Ireland is considering its options after an incident during the team final at the FEI European Jumping Championships 2015 in Aachen.
An arena official crossed the tracks of Cian O’Connor and his horse Good Luck as they were turning to the 11th fence during the team final. Good Luck hit the fence, giving Ireland four faults and ultimately dropping the team to seventh place overall, meaning Ireland misses out on Rio Olympic qualification. The qualifying spots went to Switzerland (3rd), Britain (4th) and Spain (6th), with the latter just a quarter of a penalty ahead of the Irish.
A protest lodged by Irish chef d’equipe Robert Splaine and O’Connor was heard by the Ground Jury, who ruled that as the athlete had continued his round, they saw no reason to stop him by ringing the bell. “Under Article 233.3 of the FEI Jumping Rules, the athlete had the opportunity to stop voluntarily due to unforeseen circumstances beyond his control, however he did not do so,” the FEI said in a statement.
The Ground Jury heard explanations from Robert Splaine and Cian O’Connor, reviewed video footage of the incident, and ruled that the result would stand.
Splaine and O’Connor then appealed that decision to the Appeal Committee. “However, after a further full review of the incident, including hearing statements from all parties, the Appeal Committee ruled that the athlete had been given a full and complete right to be heard and stated that it would not overrule the Ground Jury on a field of play decision. As a result, the Appeal Committee rejected the appeal and upheld the Ground Jury decision,” the FEI said.
Horse Sport Ireland CEO Damian McDonald said all options provided for within the FEI’s rules would be examined, “including a potential appeal to the Court of Arbitration for Sport (CAS)”.

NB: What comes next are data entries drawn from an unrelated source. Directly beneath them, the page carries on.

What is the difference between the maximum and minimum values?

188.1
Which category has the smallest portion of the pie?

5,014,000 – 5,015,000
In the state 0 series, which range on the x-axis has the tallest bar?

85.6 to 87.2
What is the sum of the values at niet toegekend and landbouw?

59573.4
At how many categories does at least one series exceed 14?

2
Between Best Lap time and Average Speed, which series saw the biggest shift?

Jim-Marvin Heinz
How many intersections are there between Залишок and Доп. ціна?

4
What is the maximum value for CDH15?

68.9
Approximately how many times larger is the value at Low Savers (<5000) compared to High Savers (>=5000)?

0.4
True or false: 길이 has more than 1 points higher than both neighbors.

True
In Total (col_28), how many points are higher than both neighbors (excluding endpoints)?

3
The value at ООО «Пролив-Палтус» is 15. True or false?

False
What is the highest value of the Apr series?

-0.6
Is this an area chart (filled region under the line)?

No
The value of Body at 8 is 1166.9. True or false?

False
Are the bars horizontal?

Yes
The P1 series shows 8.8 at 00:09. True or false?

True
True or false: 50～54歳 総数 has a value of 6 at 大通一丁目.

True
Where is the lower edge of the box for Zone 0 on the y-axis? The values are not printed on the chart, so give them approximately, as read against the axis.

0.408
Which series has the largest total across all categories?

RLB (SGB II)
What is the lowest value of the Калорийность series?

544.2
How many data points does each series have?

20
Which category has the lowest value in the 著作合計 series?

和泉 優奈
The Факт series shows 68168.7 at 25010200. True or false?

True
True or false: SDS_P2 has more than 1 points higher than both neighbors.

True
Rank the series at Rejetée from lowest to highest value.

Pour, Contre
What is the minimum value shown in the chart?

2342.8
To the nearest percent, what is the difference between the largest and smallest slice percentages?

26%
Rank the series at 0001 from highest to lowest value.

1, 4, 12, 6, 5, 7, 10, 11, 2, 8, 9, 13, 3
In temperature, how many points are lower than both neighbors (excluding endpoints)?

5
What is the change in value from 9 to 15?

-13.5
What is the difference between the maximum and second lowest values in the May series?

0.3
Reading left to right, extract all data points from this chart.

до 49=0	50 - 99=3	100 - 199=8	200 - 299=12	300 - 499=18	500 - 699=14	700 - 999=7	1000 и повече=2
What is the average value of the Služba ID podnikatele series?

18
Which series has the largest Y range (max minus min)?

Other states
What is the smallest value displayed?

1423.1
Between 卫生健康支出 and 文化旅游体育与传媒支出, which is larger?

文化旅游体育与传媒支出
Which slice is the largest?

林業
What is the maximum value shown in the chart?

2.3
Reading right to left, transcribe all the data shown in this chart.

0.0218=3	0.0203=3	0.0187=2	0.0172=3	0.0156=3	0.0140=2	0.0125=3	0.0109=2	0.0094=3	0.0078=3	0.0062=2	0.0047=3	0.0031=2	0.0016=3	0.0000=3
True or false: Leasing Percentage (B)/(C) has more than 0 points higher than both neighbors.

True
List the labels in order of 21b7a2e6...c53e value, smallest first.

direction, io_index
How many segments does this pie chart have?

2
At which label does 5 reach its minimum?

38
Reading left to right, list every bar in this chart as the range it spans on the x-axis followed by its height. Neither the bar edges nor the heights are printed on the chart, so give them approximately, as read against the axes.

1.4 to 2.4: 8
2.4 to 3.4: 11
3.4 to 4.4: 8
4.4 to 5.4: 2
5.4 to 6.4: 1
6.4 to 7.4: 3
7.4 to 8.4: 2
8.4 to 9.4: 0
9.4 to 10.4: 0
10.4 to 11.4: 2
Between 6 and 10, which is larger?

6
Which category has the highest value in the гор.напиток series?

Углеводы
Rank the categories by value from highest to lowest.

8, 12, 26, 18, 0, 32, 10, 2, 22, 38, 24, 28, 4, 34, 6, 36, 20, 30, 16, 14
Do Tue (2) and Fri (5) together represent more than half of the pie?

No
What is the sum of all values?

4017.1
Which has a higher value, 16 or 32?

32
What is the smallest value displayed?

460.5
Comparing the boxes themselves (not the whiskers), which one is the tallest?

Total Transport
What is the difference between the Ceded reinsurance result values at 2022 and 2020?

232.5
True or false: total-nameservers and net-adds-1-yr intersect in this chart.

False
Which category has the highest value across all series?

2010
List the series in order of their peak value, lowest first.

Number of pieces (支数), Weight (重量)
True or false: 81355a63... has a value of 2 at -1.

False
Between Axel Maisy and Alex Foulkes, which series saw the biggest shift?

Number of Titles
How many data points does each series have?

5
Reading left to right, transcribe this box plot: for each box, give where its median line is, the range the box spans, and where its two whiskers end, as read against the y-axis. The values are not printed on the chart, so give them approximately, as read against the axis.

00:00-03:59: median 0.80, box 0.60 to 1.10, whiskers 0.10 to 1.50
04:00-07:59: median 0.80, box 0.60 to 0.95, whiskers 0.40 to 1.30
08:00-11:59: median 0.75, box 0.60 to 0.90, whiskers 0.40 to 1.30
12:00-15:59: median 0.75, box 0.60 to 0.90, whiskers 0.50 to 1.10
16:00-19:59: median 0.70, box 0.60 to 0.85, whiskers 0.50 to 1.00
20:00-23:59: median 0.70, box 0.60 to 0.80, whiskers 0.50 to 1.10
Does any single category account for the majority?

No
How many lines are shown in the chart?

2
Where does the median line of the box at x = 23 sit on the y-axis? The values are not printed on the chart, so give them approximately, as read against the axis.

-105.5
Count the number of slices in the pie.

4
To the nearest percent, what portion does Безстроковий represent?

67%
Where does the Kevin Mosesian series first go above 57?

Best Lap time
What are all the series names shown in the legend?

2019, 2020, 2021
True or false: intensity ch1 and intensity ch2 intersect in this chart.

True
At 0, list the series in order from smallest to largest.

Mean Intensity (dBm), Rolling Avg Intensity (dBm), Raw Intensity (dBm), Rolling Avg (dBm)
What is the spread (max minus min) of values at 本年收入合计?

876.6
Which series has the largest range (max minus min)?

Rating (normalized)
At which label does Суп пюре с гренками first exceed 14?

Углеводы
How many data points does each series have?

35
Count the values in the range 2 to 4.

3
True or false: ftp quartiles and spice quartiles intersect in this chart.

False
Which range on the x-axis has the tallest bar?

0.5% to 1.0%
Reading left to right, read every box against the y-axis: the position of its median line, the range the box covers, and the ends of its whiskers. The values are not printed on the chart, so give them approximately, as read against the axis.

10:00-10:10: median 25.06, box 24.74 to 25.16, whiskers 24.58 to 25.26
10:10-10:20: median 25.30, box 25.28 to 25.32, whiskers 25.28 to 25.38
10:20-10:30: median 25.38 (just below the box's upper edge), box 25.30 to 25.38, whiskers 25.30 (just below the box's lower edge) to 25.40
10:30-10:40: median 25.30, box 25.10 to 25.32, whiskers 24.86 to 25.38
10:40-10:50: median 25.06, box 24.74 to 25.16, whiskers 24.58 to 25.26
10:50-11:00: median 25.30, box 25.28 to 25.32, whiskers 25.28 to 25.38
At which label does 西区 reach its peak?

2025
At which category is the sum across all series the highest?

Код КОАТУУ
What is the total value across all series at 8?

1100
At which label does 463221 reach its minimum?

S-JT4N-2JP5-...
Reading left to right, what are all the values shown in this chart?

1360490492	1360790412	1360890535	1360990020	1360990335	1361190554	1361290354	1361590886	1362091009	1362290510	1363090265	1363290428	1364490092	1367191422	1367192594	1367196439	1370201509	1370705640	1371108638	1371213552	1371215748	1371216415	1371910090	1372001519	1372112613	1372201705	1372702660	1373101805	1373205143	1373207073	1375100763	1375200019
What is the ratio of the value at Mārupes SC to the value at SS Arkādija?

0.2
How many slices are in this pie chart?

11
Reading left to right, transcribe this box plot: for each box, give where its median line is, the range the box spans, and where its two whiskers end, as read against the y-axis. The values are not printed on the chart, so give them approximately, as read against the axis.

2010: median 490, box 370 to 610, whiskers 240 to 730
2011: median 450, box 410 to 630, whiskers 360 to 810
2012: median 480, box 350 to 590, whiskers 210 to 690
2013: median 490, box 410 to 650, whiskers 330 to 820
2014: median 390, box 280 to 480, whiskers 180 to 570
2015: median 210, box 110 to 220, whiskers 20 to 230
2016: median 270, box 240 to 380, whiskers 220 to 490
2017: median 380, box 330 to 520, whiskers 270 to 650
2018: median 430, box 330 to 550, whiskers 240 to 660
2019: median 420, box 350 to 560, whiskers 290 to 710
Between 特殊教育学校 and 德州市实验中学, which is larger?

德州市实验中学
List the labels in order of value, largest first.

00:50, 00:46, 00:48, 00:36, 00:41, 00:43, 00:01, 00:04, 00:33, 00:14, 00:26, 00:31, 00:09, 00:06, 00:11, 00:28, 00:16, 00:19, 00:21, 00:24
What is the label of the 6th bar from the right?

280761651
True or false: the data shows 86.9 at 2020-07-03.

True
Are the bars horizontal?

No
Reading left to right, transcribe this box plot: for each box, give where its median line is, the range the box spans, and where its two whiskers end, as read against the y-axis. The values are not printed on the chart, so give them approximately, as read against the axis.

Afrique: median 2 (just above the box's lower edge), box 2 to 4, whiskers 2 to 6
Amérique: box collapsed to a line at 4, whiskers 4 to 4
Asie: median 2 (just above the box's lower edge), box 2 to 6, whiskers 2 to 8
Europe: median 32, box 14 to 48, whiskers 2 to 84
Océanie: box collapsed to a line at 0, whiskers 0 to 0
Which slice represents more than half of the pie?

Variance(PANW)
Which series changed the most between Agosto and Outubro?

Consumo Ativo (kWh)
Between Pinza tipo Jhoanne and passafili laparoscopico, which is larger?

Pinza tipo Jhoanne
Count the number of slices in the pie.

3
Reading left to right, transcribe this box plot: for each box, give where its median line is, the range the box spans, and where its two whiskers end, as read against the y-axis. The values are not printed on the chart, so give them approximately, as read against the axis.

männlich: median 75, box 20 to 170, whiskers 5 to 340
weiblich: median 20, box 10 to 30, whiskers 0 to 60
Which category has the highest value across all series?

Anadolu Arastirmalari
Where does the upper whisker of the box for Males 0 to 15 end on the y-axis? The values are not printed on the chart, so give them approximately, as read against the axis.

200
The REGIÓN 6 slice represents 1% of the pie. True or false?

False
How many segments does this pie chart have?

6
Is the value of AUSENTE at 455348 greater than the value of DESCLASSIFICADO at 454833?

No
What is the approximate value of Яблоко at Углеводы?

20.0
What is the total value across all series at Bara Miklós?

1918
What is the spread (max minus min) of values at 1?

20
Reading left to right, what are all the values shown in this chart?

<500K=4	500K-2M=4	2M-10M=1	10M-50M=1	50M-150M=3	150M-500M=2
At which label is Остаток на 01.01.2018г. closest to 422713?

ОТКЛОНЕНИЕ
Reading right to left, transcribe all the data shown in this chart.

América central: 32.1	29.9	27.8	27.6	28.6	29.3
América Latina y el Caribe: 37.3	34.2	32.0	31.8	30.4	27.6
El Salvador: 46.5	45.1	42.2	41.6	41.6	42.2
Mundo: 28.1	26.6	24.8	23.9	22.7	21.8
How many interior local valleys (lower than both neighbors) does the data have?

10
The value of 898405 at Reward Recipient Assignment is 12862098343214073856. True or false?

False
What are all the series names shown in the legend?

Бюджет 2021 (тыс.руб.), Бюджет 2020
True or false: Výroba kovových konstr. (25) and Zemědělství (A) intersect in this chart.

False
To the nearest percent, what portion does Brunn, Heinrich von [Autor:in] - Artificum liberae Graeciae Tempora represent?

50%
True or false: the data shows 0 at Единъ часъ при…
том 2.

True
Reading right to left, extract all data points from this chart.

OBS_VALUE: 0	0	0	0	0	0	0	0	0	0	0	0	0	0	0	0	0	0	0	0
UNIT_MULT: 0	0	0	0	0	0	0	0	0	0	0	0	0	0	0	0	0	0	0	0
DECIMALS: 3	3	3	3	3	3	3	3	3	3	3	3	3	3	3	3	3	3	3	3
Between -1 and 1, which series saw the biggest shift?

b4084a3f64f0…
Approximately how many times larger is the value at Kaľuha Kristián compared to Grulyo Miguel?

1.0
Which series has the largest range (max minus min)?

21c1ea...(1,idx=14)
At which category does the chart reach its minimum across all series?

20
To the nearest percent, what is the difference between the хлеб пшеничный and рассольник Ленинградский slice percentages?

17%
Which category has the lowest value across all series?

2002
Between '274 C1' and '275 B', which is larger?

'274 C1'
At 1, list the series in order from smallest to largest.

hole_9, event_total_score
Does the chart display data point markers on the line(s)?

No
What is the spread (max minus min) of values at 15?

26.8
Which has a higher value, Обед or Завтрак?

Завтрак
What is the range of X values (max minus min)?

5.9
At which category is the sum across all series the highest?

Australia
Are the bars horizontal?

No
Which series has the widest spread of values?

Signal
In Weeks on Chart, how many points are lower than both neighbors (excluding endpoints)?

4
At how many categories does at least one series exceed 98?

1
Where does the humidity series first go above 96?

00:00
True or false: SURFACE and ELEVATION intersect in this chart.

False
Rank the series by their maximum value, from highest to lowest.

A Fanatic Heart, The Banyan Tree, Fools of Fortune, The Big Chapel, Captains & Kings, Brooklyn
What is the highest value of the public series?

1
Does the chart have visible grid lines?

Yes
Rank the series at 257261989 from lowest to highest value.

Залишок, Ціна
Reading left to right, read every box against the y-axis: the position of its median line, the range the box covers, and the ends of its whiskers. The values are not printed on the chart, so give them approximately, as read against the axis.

Before O’Connor’s round, team openers Bertram Allen with Molly Malone and Greg Broderick with the Irish Sport Horse MHS Going Global each had one fence down, but experienced anchorman Denis Lynch, who followed O’Connor, produced a determined final round that left all the poles standing in a outstanding performance under maximum pressure. However, it wasn’t enough, as a subsequent clear from Spain anchorman Sergio Alvarez Moya saw Spain secure the final Rio place.
The four penalties attributed to O’Connor were the difference between securing the third Rio qualifying spot.
“We are very proud of the Irish team’s performance at the European Championships in Aachen,” McDonald said. With regard to the incident involving O’Connor, he said: “We will be pursuing this through all appeals mechanisms available to us within the rules of the international governing body.”